Question

If the coefficients of the middle terms in the binomial expansions of $(1 + \alpha x)^{26}$ and $(1 - \alpha x)^{28}$, $\alpha \neq 0$, are equal, then the value of $\alpha$ is:

• A. 1
• B. $$\frac{14}{13}$$
• C. $$\frac{27}{7}$$
• D. $$\frac{7}{27}$$

Hint:

Identify that for an even power $n$, the middle term is the $(n/2 + 1)^{th}$ term. Find the general term, extract the coefficients, and solve for alpha by equating them.

Answer 1

The Correct Option is D

We know the formula for the middle term coefficient of $(1+x)^n$ for even $n$ is $^nC_{n/2}$. For $(1+kx)^n$, the coefficient is $^nC_{n/2} \cdot k^{n/2}$.
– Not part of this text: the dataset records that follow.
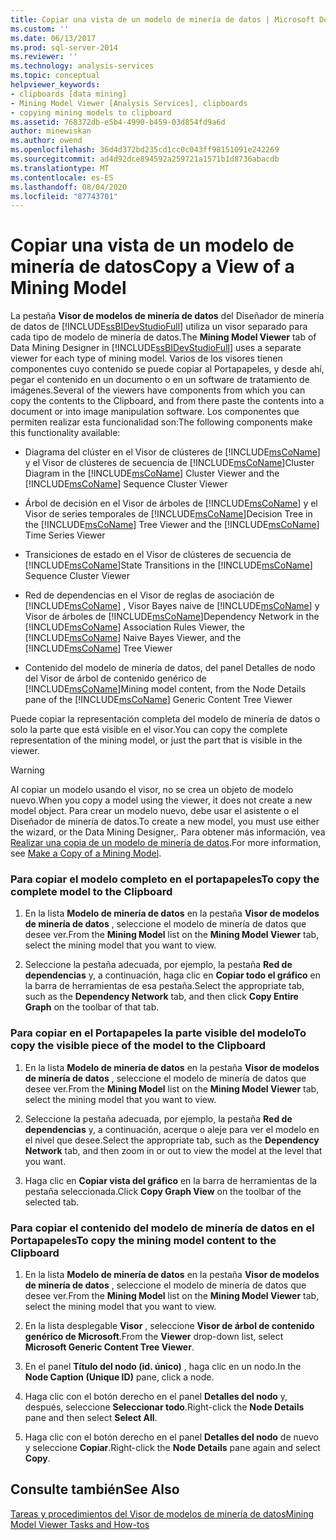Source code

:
 ```yaml
---
title: Copiar una vista de un modelo de minería de datos | Microsoft Docs
ms.custom: ''
ms.date: 06/13/2017
ms.prod: sql-server-2014
ms.reviewer: ''
ms.technology: analysis-services
ms.topic: conceptual
helpviewer_keywords:
- clipboards [data mining]
- Mining Model Viewer [Analysis Services], clipboards
- copying mining models to clipboard
ms.assetid: 768372db-e5b4-4990-b459-03d854fd9a6d
author: minewiskan
ms.author: owend
ms.openlocfilehash: 36d4d372bd235cd1cc0c043ff98151091e242269
ms.sourcegitcommit: ad4d92dce894592a259721a1571b1d8736abacdb
ms.translationtype: MT
ms.contentlocale: es-ES
ms.lasthandoff: 08/04/2020
ms.locfileid: "87743701"
---
```

# <a name="copy-a-view-of-a-mining-model"></a><span data-ttu-id="9783c-102">Copiar una vista de un modelo de minería de datos</span><span class="sxs-lookup"><span data-stu-id="9783c-102">Copy a View of a Mining Model</span></span>
  <span data-ttu-id="9783c-103">La pestaña **Visor de modelos de minería de datos** del Diseñador de minería de datos de [!INCLUDE[ssBIDevStudioFull](../../includes/ssbidevstudiofull-md.md)] utiliza un visor separado para cada tipo de modelo de minería de datos.</span><span class="sxs-lookup"><span data-stu-id="9783c-103">The **Mining Model Viewer** tab of Data Mining Designer in [!INCLUDE[ssBIDevStudioFull](../../includes/ssbidevstudiofull-md.md)] uses a separate viewer for each type of mining model.</span></span> <span data-ttu-id="9783c-104">Varios de los visores tienen componentes cuyo contenido se puede copiar al Portapapeles, y desde ahí, pegar el contenido en un documento o en un software de tratamiento de imágenes.</span><span class="sxs-lookup"><span data-stu-id="9783c-104">Several of the viewers have components from which you can copy the contents to the Clipboard, and from there paste the contents into a document or into image manipulation software.</span></span> <span data-ttu-id="9783c-105">Los componentes que permiten realizar esta funcionalidad son:</span><span class="sxs-lookup"><span data-stu-id="9783c-105">The following components make this functionality available:</span></span>  
  
-   <span data-ttu-id="9783c-106">Diagrama del clúster en el Visor de clústeres de [!INCLUDE[msCoName](../../includes/msconame-md.md)] y el Visor de clústeres de secuencia de [!INCLUDE[msCoName](../../includes/msconame-md.md)]</span><span class="sxs-lookup"><span data-stu-id="9783c-106">Cluster Diagram in the [!INCLUDE[msCoName](../../includes/msconame-md.md)] Cluster Viewer and the [!INCLUDE[msCoName](../../includes/msconame-md.md)] Sequence Cluster Viewer</span></span>  
  
-   <span data-ttu-id="9783c-107">Árbol de decisión en el Visor de árboles de [!INCLUDE[msCoName](../../includes/msconame-md.md)] y el Visor de series temporales de [!INCLUDE[msCoName](../../includes/msconame-md.md)]</span><span class="sxs-lookup"><span data-stu-id="9783c-107">Decision Tree in the [!INCLUDE[msCoName](../../includes/msconame-md.md)] Tree Viewer and the [!INCLUDE[msCoName](../../includes/msconame-md.md)] Time Series Viewer</span></span>  
  
-   <span data-ttu-id="9783c-108">Transiciones de estado en el Visor de clústeres de secuencia de [!INCLUDE[msCoName](../../includes/msconame-md.md)]</span><span class="sxs-lookup"><span data-stu-id="9783c-108">State Transitions in the [!INCLUDE[msCoName](../../includes/msconame-md.md)] Sequence Cluster Viewer</span></span>  
  
-   <span data-ttu-id="9783c-109">Red de dependencias en el Visor de reglas de asociación de [!INCLUDE[msCoName](../../includes/msconame-md.md)] , Visor Bayes naive de [!INCLUDE[msCoName](../../includes/msconame-md.md)] y Visor de árboles de [!INCLUDE[msCoName](../../includes/msconame-md.md)]</span><span class="sxs-lookup"><span data-stu-id="9783c-109">Dependency Network in the [!INCLUDE[msCoName](../../includes/msconame-md.md)] Association Rules Viewer, the [!INCLUDE[msCoName](../../includes/msconame-md.md)] Naive Bayes Viewer, and the [!INCLUDE[msCoName](../../includes/msconame-md.md)] Tree Viewer</span></span>  
  
-   <span data-ttu-id="9783c-110">Contenido del modelo de minería de datos, del panel Detalles de nodo del Visor de árbol de contenido genérico de [!INCLUDE[msCoName](../../includes/msconame-md.md)]</span><span class="sxs-lookup"><span data-stu-id="9783c-110">Mining model content, from the Node Details pane of the [!INCLUDE[msCoName](../../includes/msconame-md.md)] Generic Content Tree Viewer</span></span>  
  
 <span data-ttu-id="9783c-111">Puede copiar la representación completa del modelo de minería de datos o solo la parte que está visible en el visor.</span><span class="sxs-lookup"><span data-stu-id="9783c-111">You can copy the complete representation of the mining model, or just the part that is visible in the viewer.</span></span>  
  
> [!WARNING]  
>  <span data-ttu-id="9783c-112">Al copiar un modelo usando el visor, no se crea un objeto de modelo nuevo.</span><span class="sxs-lookup"><span data-stu-id="9783c-112">When you copy a model using the viewer, it does not create a new model object.</span></span> <span data-ttu-id="9783c-113">Para crear un modelo nuevo, debe usar el asistente o el Diseñador de minería de datos.</span><span class="sxs-lookup"><span data-stu-id="9783c-113">To create a new model, you must use either the wizard, or the Data Mining Designer,.</span></span> <span data-ttu-id="9783c-114">Para obtener más información, vea [Realizar una copia de un modelo de minería de datos](make-a-copy-of-a-mining-model.md).</span><span class="sxs-lookup"><span data-stu-id="9783c-114">For more information, see [Make a Copy of a Mining Model](make-a-copy-of-a-mining-model.md).</span></span>  
  
### <a name="to-copy-the-complete-model-to-the-clipboard"></a><span data-ttu-id="9783c-115">Para copiar el modelo completo en el portapapeles</span><span class="sxs-lookup"><span data-stu-id="9783c-115">To copy the complete model to the Clipboard</span></span>  
  
1.  <span data-ttu-id="9783c-116">En la lista **Modelo de minería de datos** en la pestaña **Visor de modelos de minería de datos** , seleccione el modelo de minería de datos que desee ver.</span><span class="sxs-lookup"><span data-stu-id="9783c-116">From the **Mining Model** list on the **Mining Model Viewer** tab, select the mining model that you want to view.</span></span>  
  
2.  <span data-ttu-id="9783c-117">Seleccione la pestaña adecuada, por ejemplo, la pestaña **Red de dependencias** y, a continuación, haga clic en **Copiar todo el gráfico** en la barra de herramientas de esa pestaña.</span><span class="sxs-lookup"><span data-stu-id="9783c-117">Select the appropriate tab, such as the **Dependency Network** tab, and then click **Copy Entire Graph** on the toolbar of that tab.</span></span>  
  
### <a name="to-copy-the-visible-piece-of-the-model-to-the-clipboard"></a><span data-ttu-id="9783c-118">Para copiar en el Portapapeles la parte visible del modelo</span><span class="sxs-lookup"><span data-stu-id="9783c-118">To copy the visible piece of the model to the Clipboard</span></span>  
  
1.  <span data-ttu-id="9783c-119">En la lista **Modelo de minería de datos** en la pestaña **Visor de modelos de minería de datos** , seleccione el modelo de minería de datos que desee ver.</span><span class="sxs-lookup"><span data-stu-id="9783c-119">From the **Mining Model** list on the **Mining Model Viewer** tab, select the mining model that you want to view.</span></span>  
  
2.  <span data-ttu-id="9783c-120">Seleccione la pestaña adecuada, por ejemplo, la pestaña **Red de dependencias** y, a continuación, acerque o aleje para ver el modelo en el nivel que desee.</span><span class="sxs-lookup"><span data-stu-id="9783c-120">Select the appropriate tab, such as the **Dependency Network** tab, and then zoom in or out to view the model at the level that you want.</span></span>  
  
3.  <span data-ttu-id="9783c-121">Haga clic en **Copiar vista del gráfico** en la barra de herramientas de la pestaña seleccionada.</span><span class="sxs-lookup"><span data-stu-id="9783c-121">Click **Copy Graph View** on the toolbar of the selected tab.</span></span>  
  
### <a name="to-copy-the-mining-model-content-to-the-clipboard"></a><span data-ttu-id="9783c-122">Para copiar el contenido del modelo de minería de datos en el Portapapeles</span><span class="sxs-lookup"><span data-stu-id="9783c-122">To copy the mining model content to the Clipboard</span></span>  
  
1.  <span data-ttu-id="9783c-123">En la lista **Modelo de minería de datos** en la pestaña **Visor de modelos de minería de datos** , seleccione el modelo de minería de datos que desee ver.</span><span class="sxs-lookup"><span data-stu-id="9783c-123">From the **Mining Model** list on the **Mining Model Viewer** tab, select the mining model that you want to view.</span></span>  
  
2.  <span data-ttu-id="9783c-124">En la lista desplegable **Visor** , seleccione **Visor de árbol de contenido genérico de Microsoft**.</span><span class="sxs-lookup"><span data-stu-id="9783c-124">From the **Viewer** drop-down list, select **Microsoft Generic Content Tree Viewer**.</span></span>  
  
3.  <span data-ttu-id="9783c-125">En el panel **Título del nodo (id. único)** , haga clic en un nodo.</span><span class="sxs-lookup"><span data-stu-id="9783c-125">In the **Node Caption (Unique ID)** pane, click a node.</span></span>  
  
4.  <span data-ttu-id="9783c-126">Haga clic con el botón derecho en el panel **Detalles del nodo** y, después, seleccione **Seleccionar todo**.</span><span class="sxs-lookup"><span data-stu-id="9783c-126">Right-click the **Node Details** pane and then select **Select All**.</span></span>  
  
5.  <span data-ttu-id="9783c-127">Haga clic con el botón derecho en el panel **Detalles del nodo** de nuevo y seleccione **Copiar**.</span><span class="sxs-lookup"><span data-stu-id="9783c-127">Right-click the **Node Details** pane again and select **Copy**.</span></span>  
  
## <a name="see-also"></a><span data-ttu-id="9783c-128">Consulte también</span><span class="sxs-lookup"><span data-stu-id="9783c-128">See Also</span></span>  
 [<span data-ttu-id="9783c-129">Tareas y procedimientos del Visor de modelos de minería de datos</span><span class="sxs-lookup"><span data-stu-id="9783c-129">Mining Model Viewer Tasks and How-tos</span></span>](mining-model-viewer-tasks-and-how-tos.md)  
  
  
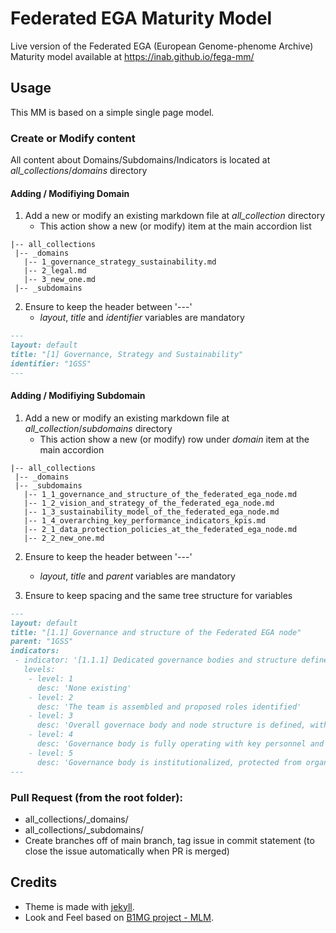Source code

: # Federated EGA Maturity Model

Live version of the Federated EGA (European Genome-phenome Archive) Maturity model available at https://inab.github.io/fega-mm/

## Usage

This MM is based on a simple single page model.

### Create or Modify content

All content about Domains/Subdomains/Indicators is located at _all_collections_/_domains_ directory

#### Adding / Modifiying Domain

1. Add a new or modify an existing markdown file at _all_collection_ directory
   - This action show a new (or modify) item at the main accordion list

```
|-- all_collections
 |-- _domains
   |-- 1_governance_strategy_sustainability.md
   |-- 2_legal.md
   |-- 3_new_one.md
 |-- _subdomains
```

2. Ensure to keep the header between '---'
   - *layout*, *title* and *identifier* variables are mandatory
```md
---
layout: default
title: "[1] Governance, Strategy and Sustainability"
identifier: "1GSS"
---
```

#### Adding / Modifiying Subdomain

1. Add a new or modify an existing markdown file at _all_collection_/_subdomains_ directory
   - This action show a new (or modify) row under *domain* item at the main accordion

```
|-- all_collections
 |-- _domains
 |-- _subdomains
   |-- 1_1_governance_and_structure_of_the_federated_ega_node.md
   |-- 1_2_vision_and_strategy_of_the_federated_ega_node.md
   |-- 1_3_sustainability_model_of_the_federated_ega_node.md
   |-- 1_4_overarching_key_performance_indicators_kpis.md
   |-- 2_1_data_protection_policies_at_the_federated_ega_node.md
   |-- 2_2_new_one.md
```

2. Ensure to keep the header between '---'
   - *layout*, *title* and *parent* variables are mandatory

3. Ensure to keep spacing and the same tree structure for variables
```md
---
layout: default
title: "[1.1] Governance and structure of the Federated EGA node"
parent: "1GSS"
indicators:
 - indicator: '[1.1.1] Dedicated governance bodies and structure defined for the Federated EGA instance'
   levels:
    - level: 1
      desc: 'None existing'
    - level: 2
      desc: 'The team is assembled and proposed roles identified'
    - level: 3  
      desc: 'Overall governace body and node structure is defined, with stakeholder consultation, and formally approved including key roles, e.g. DPO'
    - level: 4
      desc: 'Governance body is fully operating with key personnel and is monitored based on work plan'
    - level: 5
      desc: 'Governance body is institutionalized, protected from organizational changes, open to novel developments and supportive of international cooperation'
---
```

### Pull Request (from the root folder):
- all_collections/_domains/<domain of interest>
- all_collections/_subdomains/<subdomain of interest>
- Create branches off of main branch, tag issue in commit statement (to close the issue automatically when PR is merged)


## Credits

- Theme is made with [jekyll](https://jekyllrb.com/).
- Look and Feel based on [B1MG project - MLM](https://b1mg-project.github.io/MLM/).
For the first expression $(1 + \alpha x)^{26}$, $n=26$ and $k=\alpha$. Coefficient is $C_{m1} = ^{26}C_{13} \alpha^{13}$.
For the second expression $(1 - \alpha x)^{28}$, $n=28$ and $k=-\alpha$. Coefficient is $C_{m2} = ^{28}C_{14} (-\alpha)^{14} = ^{28}C_{14} \alpha^{14}$.

Setting them equal:
$^{26}C_{13} \alpha^{13} = ^{28}C_{14} \alpha^{14}$
$\alpha = \frac{^{26}C_{13}}{^{28}C_{14}}$

Let's use the property $^nC_r = \frac{n}{r} \cdot ^{n-1}C_{r-1}$ to relate the two coefficients:
$^{28}C_{14} = \frac{28}{14} \cdot ^{27}C_{13} = 2 \cdot ^{27}C_{13}$
And $^{27}C_{13} = \frac{27}{14} \cdot ^{26}C_{13}$ (since $^nC_r = \frac{n}{n-r} \cdot ^{n-1}C_r$)
So, $^{28}C_{14} = 2 \cdot \frac{27}{14} \cdot ^{26}C_{13} = \frac{27}{7} \cdot ^{26}C_{13}$

Substitute this back into the expression for $\alpha$:
$\alpha = \frac{^{26}C_{13}}{\frac{27}{7} \cdot ^{26}C_{13}} = \frac{1}{27/7} = \frac{7}{27}$.